The job market is changing every day. Digital transformation is paving the way to increased employment transparency on a number of levels; people are more informed than ever before. We can compare our situations with those of others, and we are all too privy to whether we’ve got it good, okay, bad or horrible. It’s easy to search for new jobs from our phones whenever and wherever we want, and many of us are also headhunted regularly for open positions. It’s difficult to ignore the alternatives that we know are out there for us; we know we have a choice and we know we aren’t stuck if we’re unhappy. LinkedIn reports 78% of employees will not tolerate a bad culture, even if it means working for a top company.
Facing it head-on
The clever companies are the ones taking retention seriously and aggressively addressing it, embracing things like culture and development. Many are spending time and money on things like employer branding and employee advocacy, creating strategies for attracting and holding onto good talent. Great company leaders are swallowing that they now need to constantly ‘win over’ their top performers and nurture those with great potential in order to stop them from leaving. Disgruntled employees know they shouldn’t have to deal with unrealistic working hours, stressful manager antics, and poor working conditions, and in the face of workplace adversity, will likely up and leave for some greener grass on another side.
Where do you come in?
An employee’s relationship with their manager is possibly the most crucial deciding factor in their day-to-day happiness at work. The saying goes that people quit managers, not their jobs. Being a manager of people is a privilege and a huge responsibility – getting it wrong can mean good employees will leave not just your team, but your company. It might not matter how much the salary is, how generous the benefits package is, how many friends a person has at work or the actual daily tasks they get involved with – if an employee’s manager drive’s them up the wall, they’ll move on. While some managers are nasty by nature, many just misjudge the amount of pressure and expectation to apply to get the best performance. Are you guilty of the below? These are the things that will make your employees want to leave.
Talking up workaholics
When a manager sings the praise of a workaholic and condones work-obsessed behaviors, employees will start to feel like they are inadequate. Managers who glorify behaviors like staying really late every day, skipping lunch breaks for meetings, and working on weekends will make hardworking employees feel their input is not great enough to get them noticed for the right reasons. A good manager will foster dedication and commitment within their employees by making sure their well-being is being looked after first. A healthy, happy employee will give more to their work than a stressed-out person who is constantly stretched and tired.
Unwritten ‘no-sick’ policies
When we are sick, it is really hard to think clearly about anything else other than that fact. We spend our days sniffling, coughing, holding our stomachs; basically just trying to get through each hour without collapsing. Being productive is a really huge ask. Managers who make their employees feel like they don’t have the option of staying home, working from home or going home early when they are unwell will quickly become resented.
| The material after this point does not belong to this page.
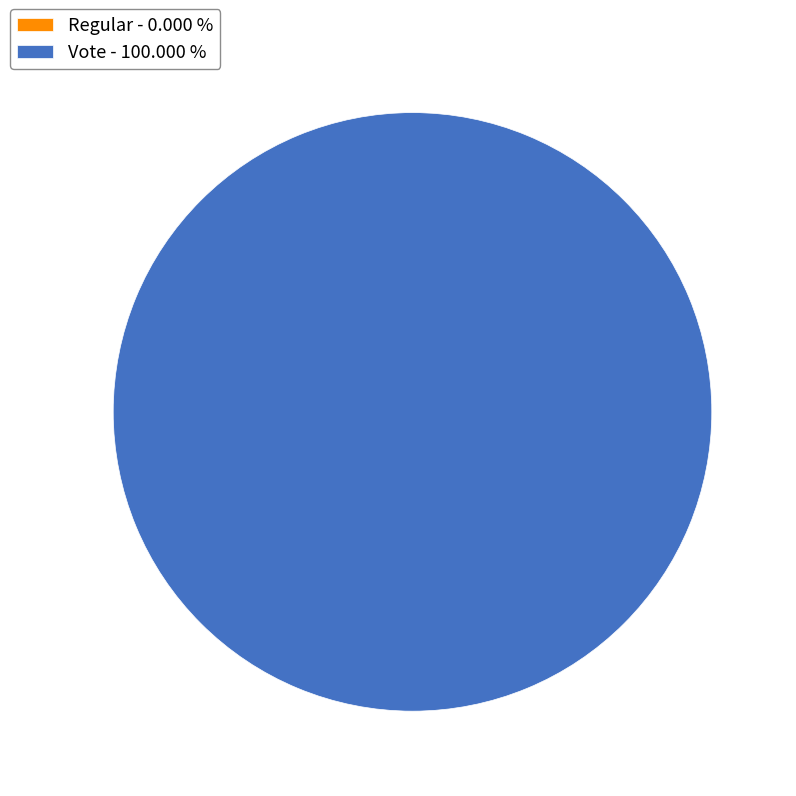

How many segments does this pie chart have?

2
Many employees feel guilty about using sick leave, and push themselves to the brink of breakdown. When stress couples itself with being unwell, a candidate will likely hit breaking point and take multiple days off in a row to recover. In that time, they’ll fester on everything they loathe about working, and the seed of wanting to leave will have been planted.
Using motivational jargon like ‘dig deep’ in times of real concern
Work can be stressful at times; this is fairly unavoidable. An employee won’t necessarily leave a company because things get stressful, but they will if their manager doesn’t deal with the situation effectively and look after their best interests. When workplace stress leads to cracks forming in an employee’s demeanor, a manager should be quick to offer support and an open door for discussion and debriefing. Managers who ignore the warning signs of a seriously stressed-out employee, and instead use motivational managerial jargon like ‘dig deep’ will leave employees feeling helpless, and the pressure that comes with the implication of ‘suck it up and deal with it’ will push them even closer to just upping and leaving.
Mouthing off more senior management
Managers have managers too, and feel boss-related frustrations just like their own team does with them. Managers should never mouth off the senior layer above them, even if their own team shares the same feelings. Managers might feel like banding together with their team in mutual annoyance towards bigger bosses in the company will embrace a sense of togetherness and get members of their team ‘on side’ in a friend-like way. However, all this does is make individual employees doubt the leaders in the company, and highlight how shaky employer relations in their company really are. Managers shouldn’t bring this kind of venting and negativity to their own staff.